Notes from the edge of civilization: Feb. 25, 2024 (late edition)
Don't fear the meme-r; keep the corn out of your car; Substack debuts its first documentary; and why the pandemic treaty is really about trade.
It has been a busy but productive weekend at Collapse Life headquarters, so forgive this brief (and late) roundup.
Reclaim the Net shared a story this week about research into “how influencers use anti-vaccination memes for commercial and political gain.”
The paper was published in the January 2024 edition of the peer-reviewed journal, Social Media + Society, and is described thusly:
Drawing on a 12-month digital ethnography of three disinformation producers on Instagram and Telegram, we conceptualize their strategy of meme warfare in terms of the logics of spoiled identity, demonstrating how stigma is used to galvanize and recast the antivaccination movement around themes of persecution and moral superiority.
“Memes,” the authors say, “play an integral role in disinformation campaigns by facilitating fear, uncertainty and doubt.” They are concerned that the producers of memes are able to “express ideas that would otherwise be forbidden under the guise of humor and irony” and suggest that “disinformation producers should be subject to cross-platform monitoring and friction to limit virality.”
Meme warfare?? Hmmmm. We’ve got a meme for that…
We had some great interaction and interest around our story on the freedom of the open road. In it, we suggested that car ownership was becoming an abstraction thanks to driving being increasingly mediated through technology. We added that car ownership in the future would likely be the purview of the wealthy only, leaving the rest of us to wallow in our 15-minute cities.
One of the antidotes to that hellish possibility, we suggested, was to forego digital cars by buying good quality older used cars and keeping them on road for as long as you can through regular, diligent maintenance.
Then, this NBC News headline came past our eyes and we felt it important to add an important detail regarding driving old cars and the move by elites to get internal combustion engine cars off the road by any means possible.
We can talk about the insanity of subsidized “big corn,” the source of the ethanol additive. We can argue about using farmland to make fuel. We can debate the reasons for fuel inflation. We can even quibble about whether there is any actual environmental benefit to ethanol.
What we cannot argue about is that you should not run E15 gasoline in older engines. For starters, the older rubber and plastic components and even some of the metal deep inside your engine will quickly succumb to the highly corrosive nature of ethyl alcohol. That’s an expensive fix.
Another reason is that when an ethanol/gasoline mixture sits stagnant in a gas tank, the ethanol will absorb and hold water until it reaches a saturation point. At a certain point, the water and ethanol separate, leaving a layer of alcohol and water at the bottom of a gas tank. Obviously trying to run an engine on water isn’t going to work.

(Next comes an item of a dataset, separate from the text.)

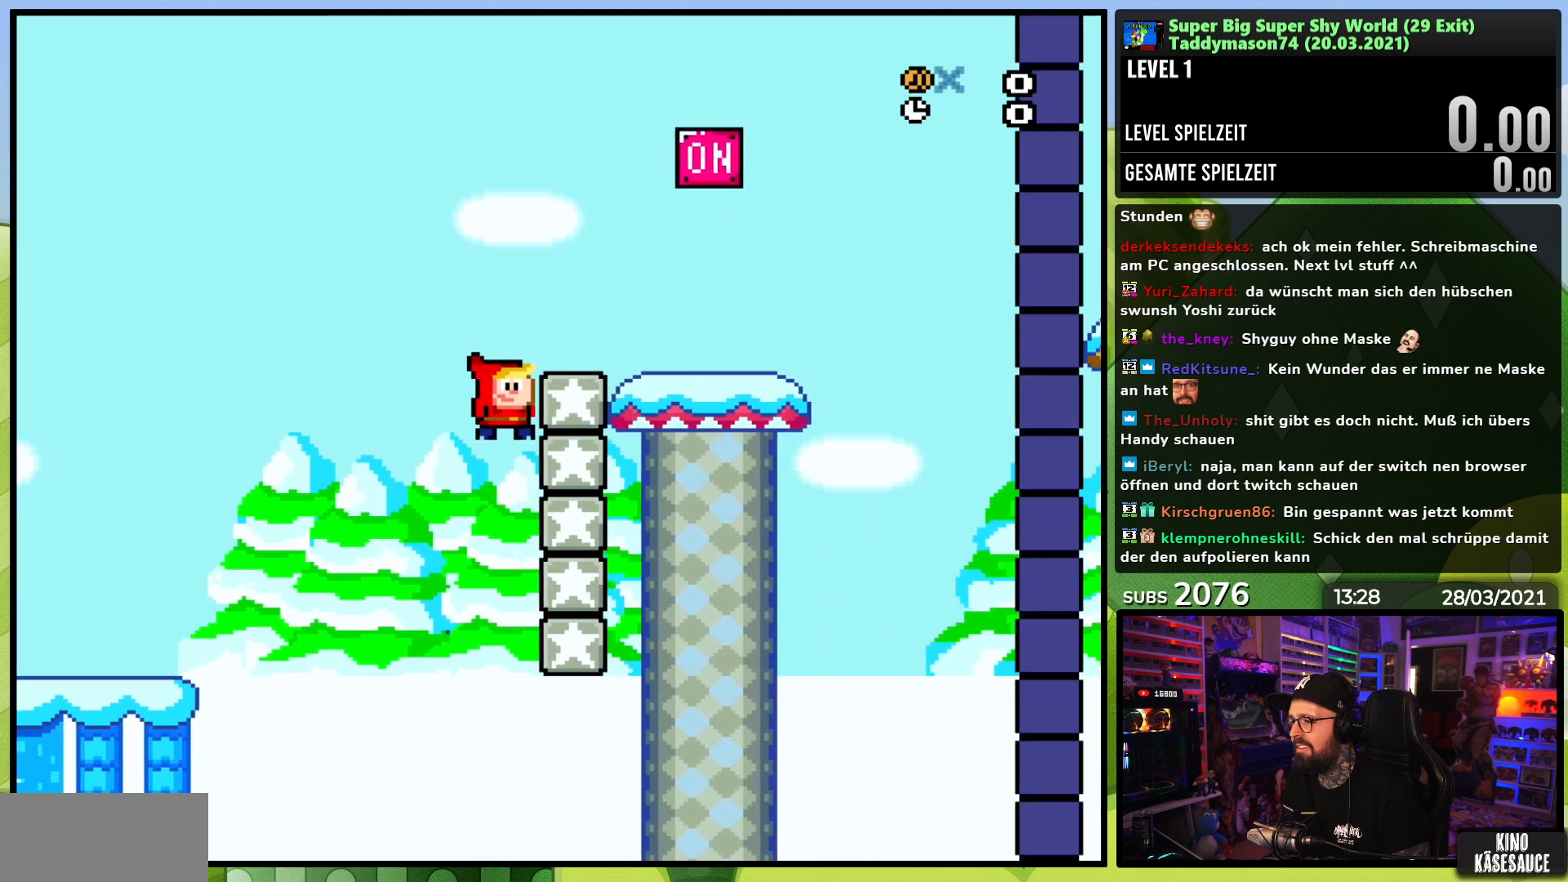
{"dt_ms": 1000, "buttons": ["Y"]}
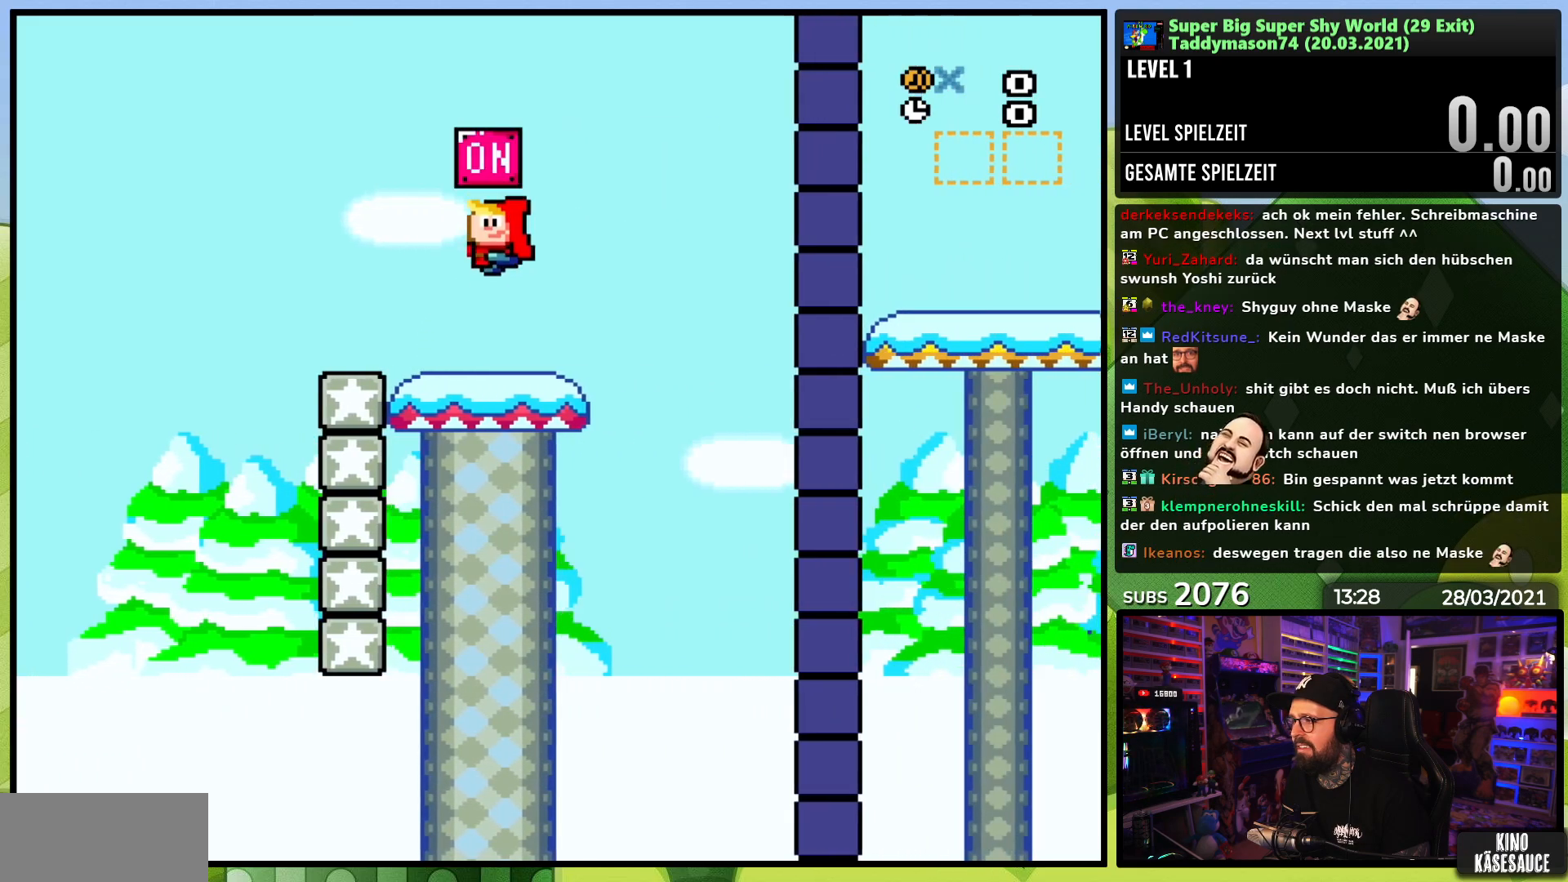
{"dt_ms": 500, "buttons": ["Y"], "events": []}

So it seems that the mission — whether on purpose or as a by-product of other destructive policies — is to reduce mobility. Be on the lookout for government “solutions” and instead, keep topping up your older car’s tank with fuel that is either no more than E10, high octane or better yet, completely ethanol-free (yes, it exists). And, add slowly to your fluids collection — Seafoam, Sta-Bil, STP or any other favorite fuel stabilizer and octane booster, to try and prevent water separation when not driving your older car all the time.
This week Substack launched its first feature documentary, The Coddling of the American Mind, based on the best-selling book by Greg Lukianoff and Jonathan Haidt.

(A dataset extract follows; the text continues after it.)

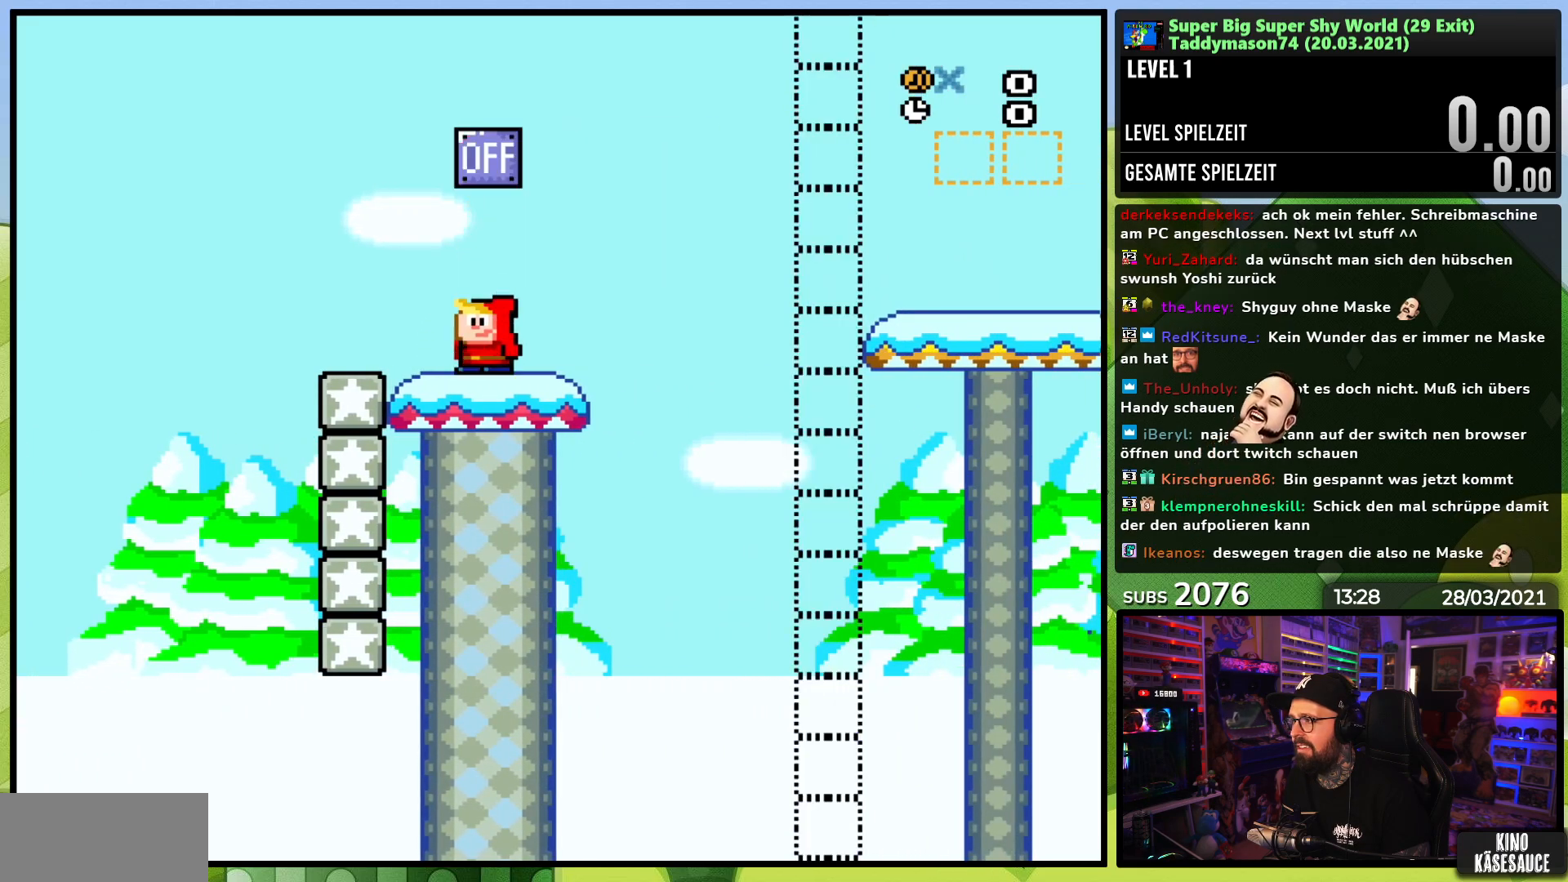
{"dt_ms": 500, "buttons": ["Y"], "events": []}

Like the book, the film explores the mental health crisis among Gen Z — and it looks like it will be an interesting watch. Even more intriguing is Substack’s move into film distribution. It’s good news for filmmakers who are having trouble finding outlets to tell counter-narrative stories.
In case you missed it, here’s what was happening at Collapse Life this week:
Our look at Phoenix’s new experiment in urban, car-free living. How practical will it be for people with children... or real jobs?
An exploration of the term ‘grift’ and why it seems to be some people’s new favorite epithet. We seem to be so utterly divided now that even words have political affiliations.
In a return appearance on the Collapse Life podcast, researcher James Roguski explains the difference between the amendments to the World Health Organization’s International Health Regulations and the negotiation for a new pandemic accord. He also explains why we should all care about these seemingly arcane processes, and who stands to gain (and who will lose) if they proceed as planned.